Теперь я точно знаю, что 10 лет назад писал это для того, чтобы как-то растащить по ниточкам, размотать сосущий внутри клубок боли. И в то же время «сушил» текст, хватался за письма, документы, собственную выдуманную отрешенность биографа-историка, потому что была такая тоска, что только заплакать. И сидел бы я в квартире номер 10 по улице Черняховского, в летней Москве, пятидесятилетний мужик, и плакался, и звал маму. А может, я и плакал. Но только об этом никак не напишешь, и клубок бы скручивался, а не разматывался.
Я очень любил мать. Но мне хотелось написать о том, как ее любили другие. И за что. Потому что о том, за что ты любишь свою мать, написать нельзя.

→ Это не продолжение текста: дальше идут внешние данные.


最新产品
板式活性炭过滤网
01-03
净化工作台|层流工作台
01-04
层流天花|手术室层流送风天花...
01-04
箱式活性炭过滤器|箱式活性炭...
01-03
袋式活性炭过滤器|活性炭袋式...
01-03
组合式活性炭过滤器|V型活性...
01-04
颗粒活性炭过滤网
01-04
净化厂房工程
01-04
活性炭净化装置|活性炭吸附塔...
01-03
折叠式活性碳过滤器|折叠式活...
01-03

Как это – «за что?»
Так и получилась эта довольно длинная рукопись, которую я сейчас сокращаю, потому что сегодняшней моей тоске по матери уже не нужно столько подробностей.
Из метрики: «Ласкина Евгения Самуиловна родилась 25 декабря 1914 года в городе Шклов Оршанского уезда Могилевской губернии. Отец – Ласкин Самуил Моисеевич…»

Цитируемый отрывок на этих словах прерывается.